The input Block Start
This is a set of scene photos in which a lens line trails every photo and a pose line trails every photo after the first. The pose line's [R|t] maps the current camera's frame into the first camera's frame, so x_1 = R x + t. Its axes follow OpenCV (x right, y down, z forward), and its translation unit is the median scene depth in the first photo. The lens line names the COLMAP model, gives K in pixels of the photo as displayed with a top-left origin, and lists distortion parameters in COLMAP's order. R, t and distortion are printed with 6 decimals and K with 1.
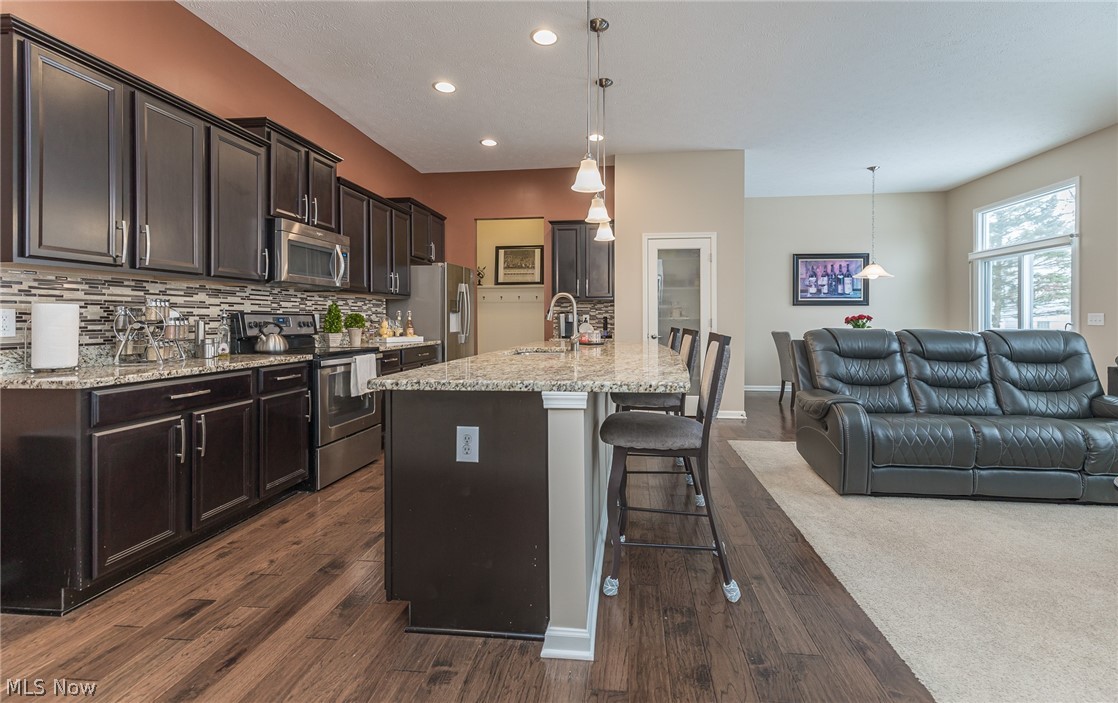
lens RADIAL K [[477.4, 0, 581.0], [0, 477.4, 318.8], [0, 0, 1]] dist [0.010331, -0.001030]
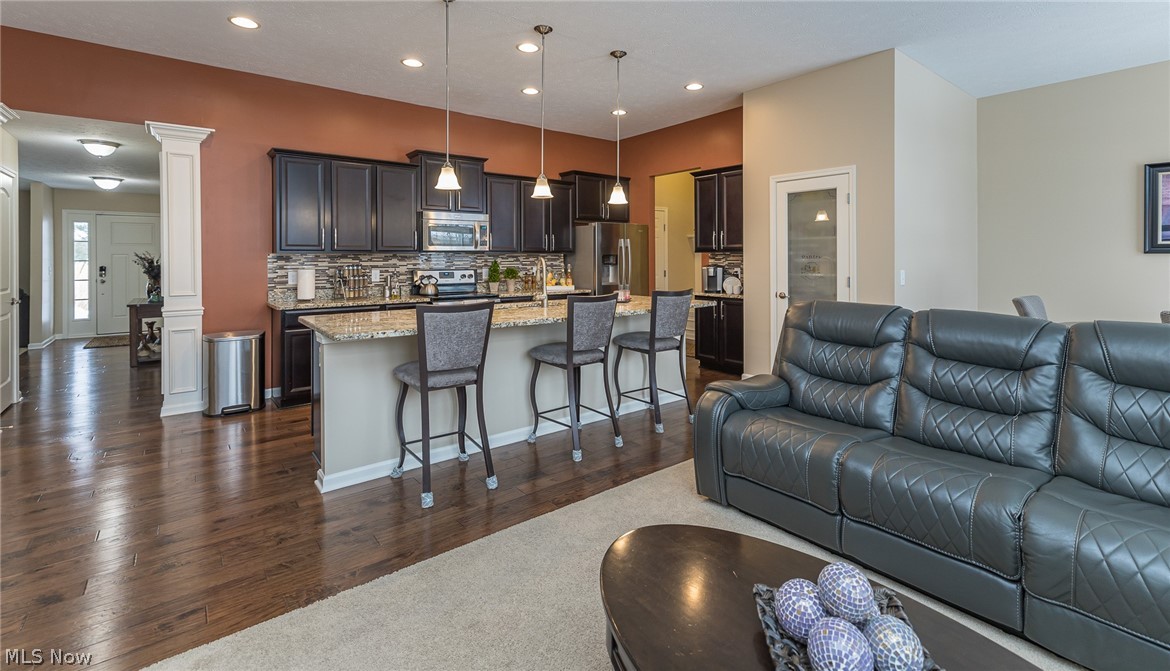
lens RADIAL K [[515.2, 0, 599.4], [0, 515.2, 257.4], [0, 0, 1]] dist [0.011574, 0.000353]
pose [[0.711608, -0.000556, -0.702576, 0.842706], [0.001752, 0.999998, 0.000982, -0.048742], [0.702575, -0.001930, 0.711608, 0.166077]]
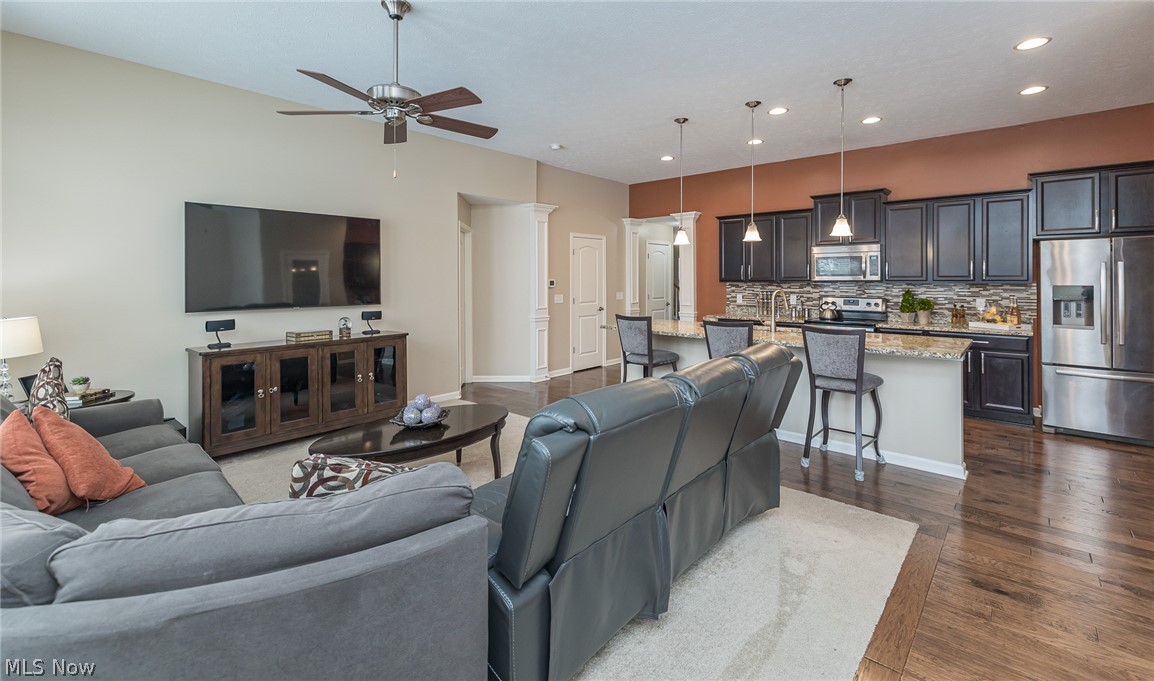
lens RADIAL K [[497.5, 0, 578.5], [0, 497.5, 280.0], [0, 0, 1]] dist [0.000773, 0.000072]
pose [[-0.591793, 0.006061, -0.806067, 1.279080], [0.003851, 0.999982, 0.004692, -0.079762], [0.806080, -0.000327, -0.591806, 1.211860]]
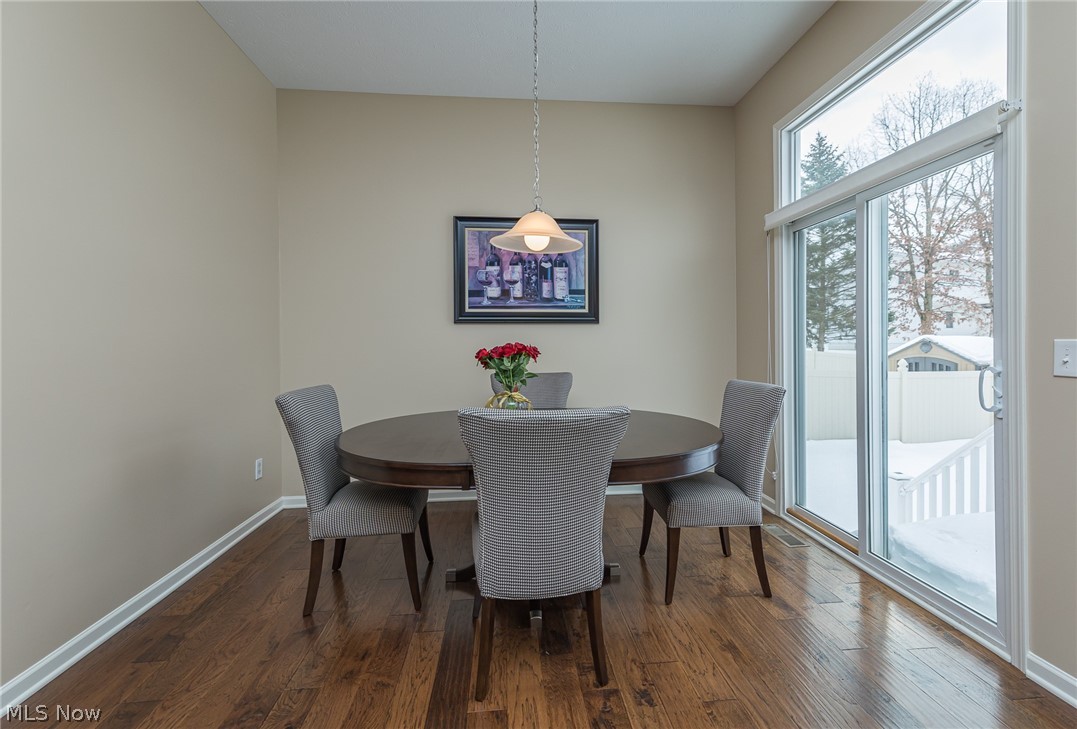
lens RADIAL K [[475.2, 0, 550.7], [0, 475.2, 343.0], [0, 0, 1]] dist [0.012728, 0.000695]
pose [[0.980891, -0.006949, 0.194435, 0.898284], [0.006568, 0.999975, 0.002606, -0.016364], [-0.194449, -0.001279, 0.980912, 1.025756]]
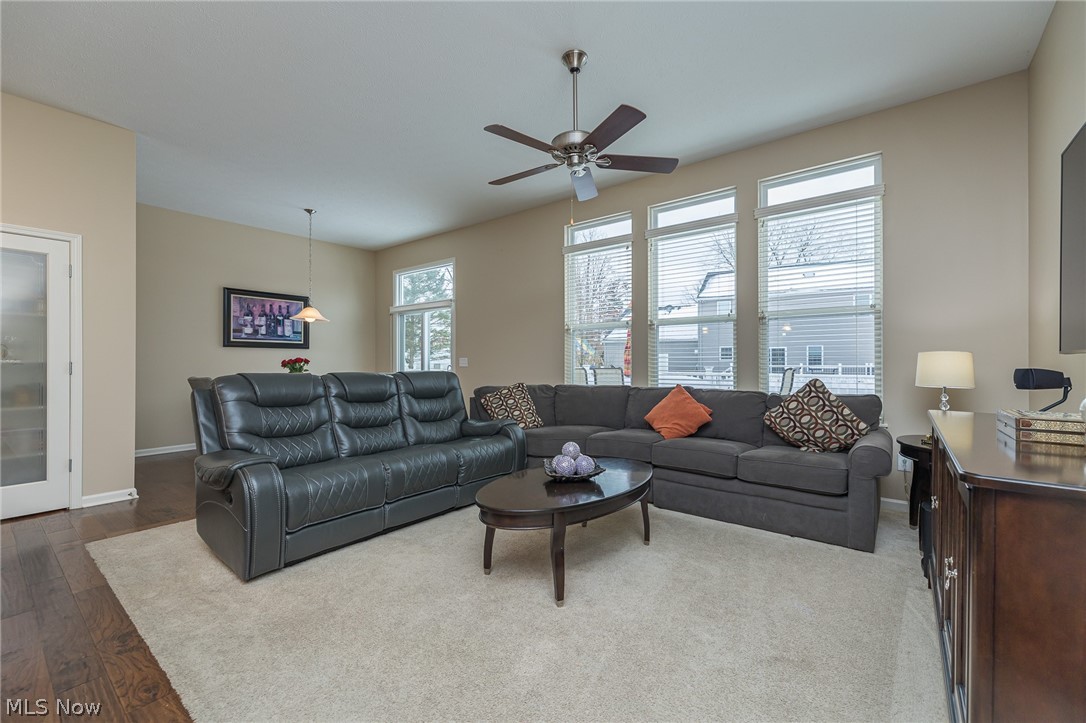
The input Block End
Exercise prompt: In your copy of the listing, please omit the pictures and keep every word exact.

Worked solution:
This is a set of scene photos in which a lens line trails every photo and a pose line trails every photo after the first. The pose line's [R|t] maps the current camera's frame into the first camera's frame, so x_1 = R x + t. Its axes follow OpenCV (x right, y down, z forward), and its translation unit is the median scene depth in the first photo. The lens line names the COLMAP model, gives K in pixels of the photo as displayed with a top-left origin, and lists distortion parameters in COLMAP's order. R, t and distortion are printed with 6 decimals and K with 1.
lens RADIAL K [[477.4, 0, 581.0], [0, 477.4, 318.8], [0, 0, 1]] dist [0.010331, -0.001030]
lens RADIAL K [[515.2, 0, 599.4], [0, 515.2, 257.4], [0, 0, 1]] dist [0.011574, 0.000353]
pose [[0.711608, -0.000556, -0.702576, 0.842706], [0.001752, 0.999998, 0.000982, -0.048742], [0.702575, -0.001930, 0.711608, 0.166077]]
lens RADIAL K [[497.5, 0, 578.5], [0, 497.5, 280.0], [0, 0, 1]] dist [0.000773, 0.000072]
pose [[-0.591793, 0.006061, -0.806067, 1.279080], [0.003851, 0.999982, 0.004692, -0.079762], [0.806080, -0.000327, -0.591806, 1.211860]]
lens RADIAL K [[475.2, 0, 550.7], [0, 475.2, 343.0], [0, 0, 1]] dist [0.012728, 0.000695]
pose [[0.980891, -0.006949, 0.194435, 0.898284], [0.006568, 0.999975, 0.002606, -0.016364], [-0.194449, -0.001279, 0.980912, 1.025756]]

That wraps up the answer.